### Your instructions
Recast the data between the lines holding "BrainMax Grass-Fed" and "Kuliner Indonesia", inclusive, as a numbered list with blank lines omitted. Leave the pictures out of the answer.

»»

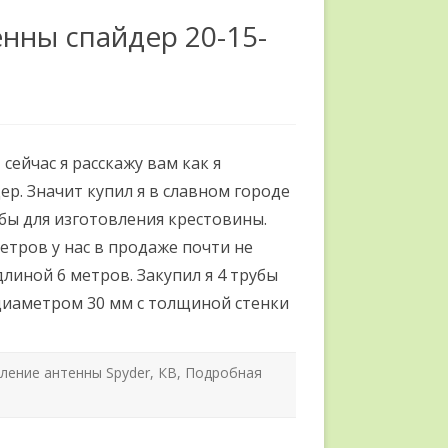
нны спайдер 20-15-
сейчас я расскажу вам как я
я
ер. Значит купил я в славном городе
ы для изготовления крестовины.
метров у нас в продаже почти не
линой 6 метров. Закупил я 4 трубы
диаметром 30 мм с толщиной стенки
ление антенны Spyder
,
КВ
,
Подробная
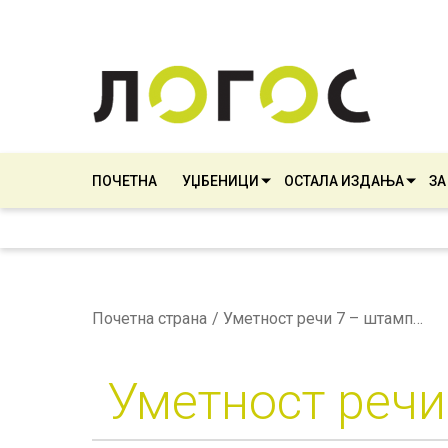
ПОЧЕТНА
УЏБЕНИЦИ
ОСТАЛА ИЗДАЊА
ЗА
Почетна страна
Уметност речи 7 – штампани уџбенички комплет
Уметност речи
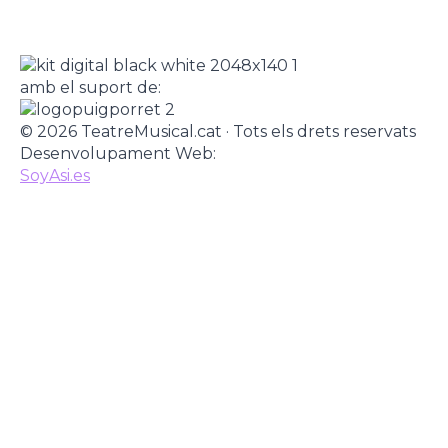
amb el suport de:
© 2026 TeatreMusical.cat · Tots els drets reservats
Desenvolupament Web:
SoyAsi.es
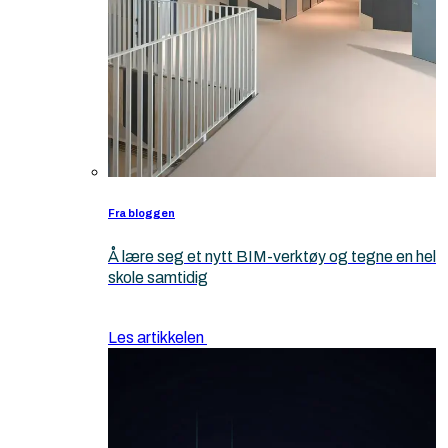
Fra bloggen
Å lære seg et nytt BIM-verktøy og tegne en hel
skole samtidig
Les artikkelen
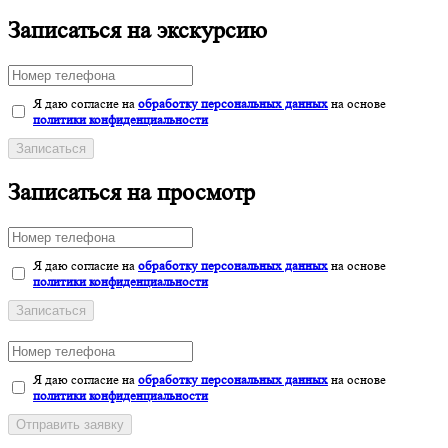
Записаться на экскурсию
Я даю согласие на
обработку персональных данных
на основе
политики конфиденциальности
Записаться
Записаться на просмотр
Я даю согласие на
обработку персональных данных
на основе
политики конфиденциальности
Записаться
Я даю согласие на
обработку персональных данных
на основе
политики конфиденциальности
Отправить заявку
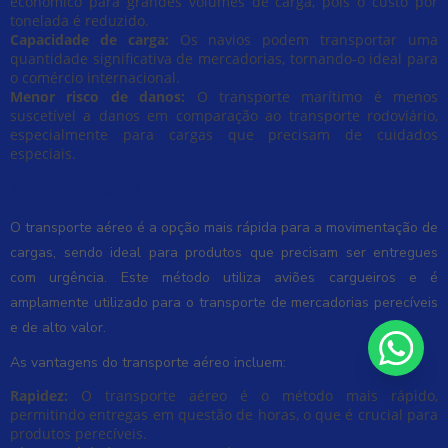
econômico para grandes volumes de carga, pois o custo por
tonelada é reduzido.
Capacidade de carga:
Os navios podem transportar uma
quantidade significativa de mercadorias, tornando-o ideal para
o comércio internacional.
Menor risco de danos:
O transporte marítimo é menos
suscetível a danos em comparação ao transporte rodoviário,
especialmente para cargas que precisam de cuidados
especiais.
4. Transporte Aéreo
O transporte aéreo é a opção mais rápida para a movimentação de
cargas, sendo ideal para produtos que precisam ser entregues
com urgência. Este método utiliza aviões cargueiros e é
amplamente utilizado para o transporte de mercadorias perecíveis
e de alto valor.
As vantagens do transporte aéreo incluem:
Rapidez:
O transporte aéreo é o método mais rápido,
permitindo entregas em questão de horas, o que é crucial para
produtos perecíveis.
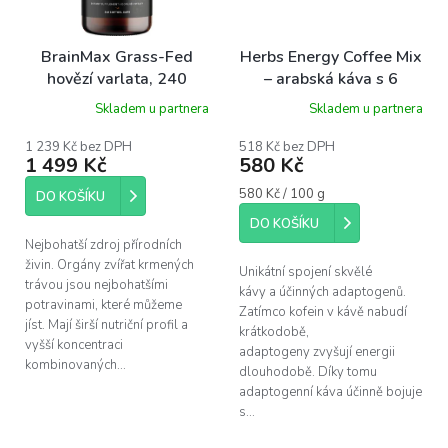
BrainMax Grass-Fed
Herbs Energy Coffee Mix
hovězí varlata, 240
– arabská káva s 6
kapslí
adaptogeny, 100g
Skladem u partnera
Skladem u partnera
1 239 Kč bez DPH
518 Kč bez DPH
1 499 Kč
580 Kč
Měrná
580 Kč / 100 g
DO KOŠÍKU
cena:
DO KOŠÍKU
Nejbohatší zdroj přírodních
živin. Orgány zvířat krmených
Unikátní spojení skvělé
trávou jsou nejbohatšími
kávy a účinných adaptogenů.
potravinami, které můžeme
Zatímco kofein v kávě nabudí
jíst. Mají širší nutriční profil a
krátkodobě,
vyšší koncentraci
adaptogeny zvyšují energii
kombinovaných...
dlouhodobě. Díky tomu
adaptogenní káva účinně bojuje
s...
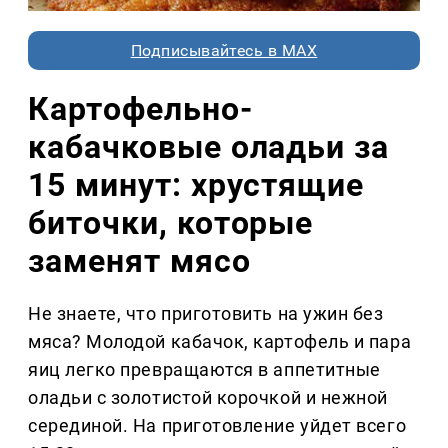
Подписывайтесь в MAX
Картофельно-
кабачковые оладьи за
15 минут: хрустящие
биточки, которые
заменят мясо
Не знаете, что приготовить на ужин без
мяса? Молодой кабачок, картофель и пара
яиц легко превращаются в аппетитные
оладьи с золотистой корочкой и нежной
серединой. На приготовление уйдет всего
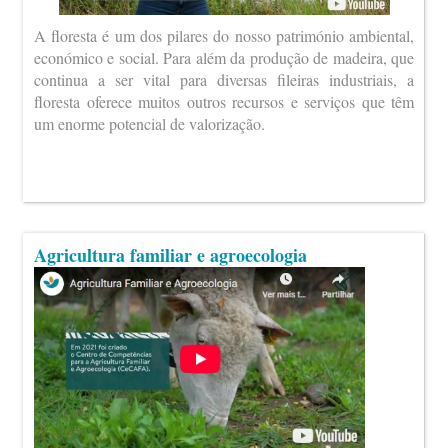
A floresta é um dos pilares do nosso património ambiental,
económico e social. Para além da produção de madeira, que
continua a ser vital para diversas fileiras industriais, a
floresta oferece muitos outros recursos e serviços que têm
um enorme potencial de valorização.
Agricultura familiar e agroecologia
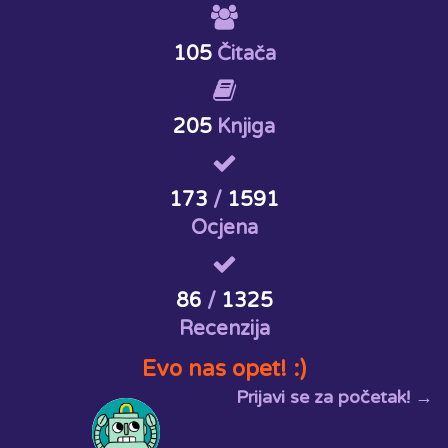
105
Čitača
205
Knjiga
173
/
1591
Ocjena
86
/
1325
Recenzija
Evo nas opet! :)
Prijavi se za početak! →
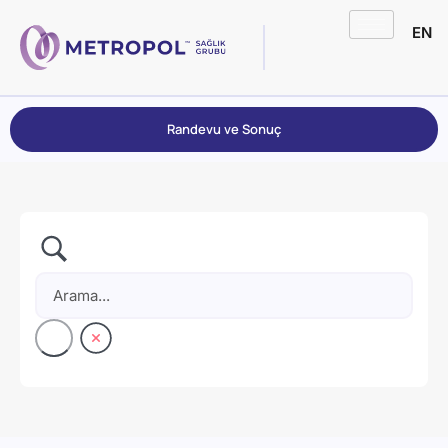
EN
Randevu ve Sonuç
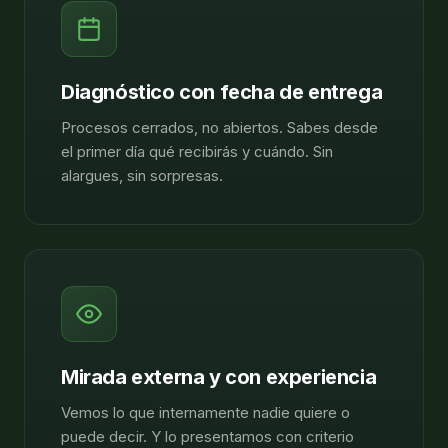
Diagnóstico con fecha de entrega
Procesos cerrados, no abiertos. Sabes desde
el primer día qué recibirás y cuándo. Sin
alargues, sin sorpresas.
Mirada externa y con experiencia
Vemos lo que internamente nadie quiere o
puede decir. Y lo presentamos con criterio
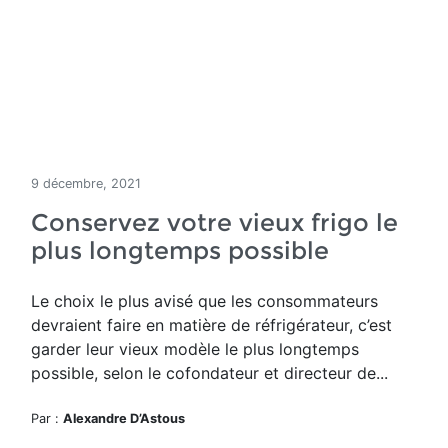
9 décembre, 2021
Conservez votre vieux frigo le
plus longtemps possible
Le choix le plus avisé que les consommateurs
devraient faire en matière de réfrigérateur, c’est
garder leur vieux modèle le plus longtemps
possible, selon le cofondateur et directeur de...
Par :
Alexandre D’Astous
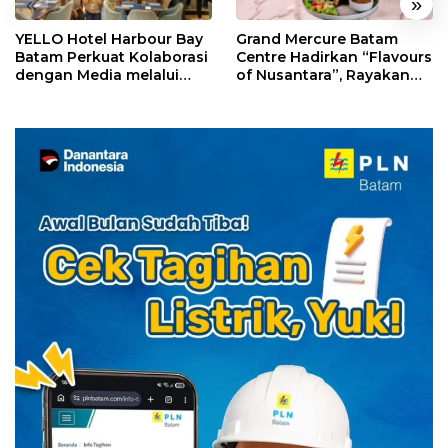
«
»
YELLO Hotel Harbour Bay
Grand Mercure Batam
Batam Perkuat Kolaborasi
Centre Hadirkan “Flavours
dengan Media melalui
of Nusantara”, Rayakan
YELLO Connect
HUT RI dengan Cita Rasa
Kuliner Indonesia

««
»»

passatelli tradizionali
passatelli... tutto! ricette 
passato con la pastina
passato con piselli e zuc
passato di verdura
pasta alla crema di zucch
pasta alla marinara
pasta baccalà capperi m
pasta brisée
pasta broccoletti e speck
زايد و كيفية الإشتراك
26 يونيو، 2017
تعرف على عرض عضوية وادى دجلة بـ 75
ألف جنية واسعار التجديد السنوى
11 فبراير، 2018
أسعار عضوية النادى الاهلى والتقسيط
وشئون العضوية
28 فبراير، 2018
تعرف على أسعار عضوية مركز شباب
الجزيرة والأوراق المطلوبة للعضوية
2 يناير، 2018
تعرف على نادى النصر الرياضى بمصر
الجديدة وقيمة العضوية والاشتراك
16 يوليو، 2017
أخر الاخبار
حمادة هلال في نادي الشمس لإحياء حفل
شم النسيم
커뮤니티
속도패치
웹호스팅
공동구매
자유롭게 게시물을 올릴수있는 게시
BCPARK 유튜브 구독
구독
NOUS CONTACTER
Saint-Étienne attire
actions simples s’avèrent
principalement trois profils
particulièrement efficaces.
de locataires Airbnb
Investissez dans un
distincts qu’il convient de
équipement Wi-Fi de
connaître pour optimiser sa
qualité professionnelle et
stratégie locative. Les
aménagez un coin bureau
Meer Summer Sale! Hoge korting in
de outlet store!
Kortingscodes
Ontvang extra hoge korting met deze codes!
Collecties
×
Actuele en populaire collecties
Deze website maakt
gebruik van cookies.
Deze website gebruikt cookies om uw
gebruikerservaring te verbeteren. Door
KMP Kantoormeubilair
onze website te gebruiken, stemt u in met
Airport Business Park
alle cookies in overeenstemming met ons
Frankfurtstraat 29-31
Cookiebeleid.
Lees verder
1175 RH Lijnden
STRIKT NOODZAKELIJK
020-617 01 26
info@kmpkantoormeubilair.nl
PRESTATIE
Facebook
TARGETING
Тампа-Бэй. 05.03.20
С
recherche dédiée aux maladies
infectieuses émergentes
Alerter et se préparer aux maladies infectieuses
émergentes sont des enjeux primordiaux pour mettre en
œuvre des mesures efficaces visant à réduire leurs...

««

### Answer to this task
1. BrainMax Grass-Fed
2. Herbs Energy Coffee Mix
3. hovězí varlata, 240
4. – arabská káva s 6
5. kapslí
6. adaptogeny, 100g
7. Skladem u partnera
8. Skladem u partnera
9. 1 239 Kč bez DPH
10. 518 Kč bez DPH
11. 1 499 Kč
12. 580 Kč
13. Měrná
14. 580 Kč / 100 g
15. DO KOŠÍKU
16. cena:
17. DO KOŠÍKU
18. Nejbohatší zdroj přírodních
19. živin. Orgány zvířat krmených
20. Unikátní spojení skvělé
21. trávou jsou nejbohatšími
22. kávy a účinných adaptogenů.
23. potravinami, které můžeme
24. Zatímco kofein v kávě nabudí
25. jíst. Mají širší nutriční profil a
26. krátkodobě,
27. vyšší koncentraci
28. adaptogeny zvyšují energii
29. kombinovaných...
30. dlouhodobě. Díky tomu
31. adaptogenní káva účinně bojuje
32. s...
33. Подписывайтесь в MAX
34. Картофельно-
35. кабачковые оладьи за
36. 15 минут: хрустящие
37. биточки, которые
38. заменят мясо
39. Не знаете, что приготовить на ужин без
40. мяса? Молодой кабачок, картофель и пара
41. яиц легко превращаются в аппетитные
42. оладьи с золотистой корочкой и нежной
43. серединой. На приготовление уйдет всего
44. A floresta é um dos pilares do nosso património ambiental,
45. económico e social. Para além da produção de madeira, que
46. continua a ser vital para diversas fileiras industriais, a
47. floresta oferece muitos outros recursos e serviços que têm
48. um enorme potencial de valorização.
49. Agricultura familiar e agroecologia
50. 105
51. Čitača
52. 205
53. Knjiga
54. 173
55. /
56. 1591
57. Ocjena
58. 86
59. /
60. 1325
61. Recenzija
62. Evo nas opet! :)
63. Prijavi se za početak! →
64. EN
65. Randevu ve Sonuç
66. Diagnóstico con fecha de entrega
67. Procesos cerrados, no abiertos. Sabes desde
68. el primer día qué recibirás y cuándo. Sin
69. alargues, sin sorpresas.
70. Mirada externa y con experiencia
71. Vemos lo que internamente nadie quiere o
72. puede decir. Y lo presentamos con criterio
73. 9 décembre, 2021
74. Conservez votre vieux frigo le
75. plus longtemps possible
76. Le choix le plus avisé que les consommateurs
77. devraient faire en matière de réfrigérateur, c’est
78. garder leur vieux modèle le plus longtemps
79. possible, selon le cofondateur et directeur de...
80. Par :
81. Alexandre D’Astous
82. «
83. »
84. YELLO Hotel Harbour Bay
85. Grand Mercure Batam
86. Batam Perkuat Kolaborasi
87. Centre Hadirkan “Flavours
88. dengan Media melalui
89. of Nusantara”, Rayakan
90. YELLO Connect
91. HUT RI dengan Cita Rasa
92. Kuliner Indonesia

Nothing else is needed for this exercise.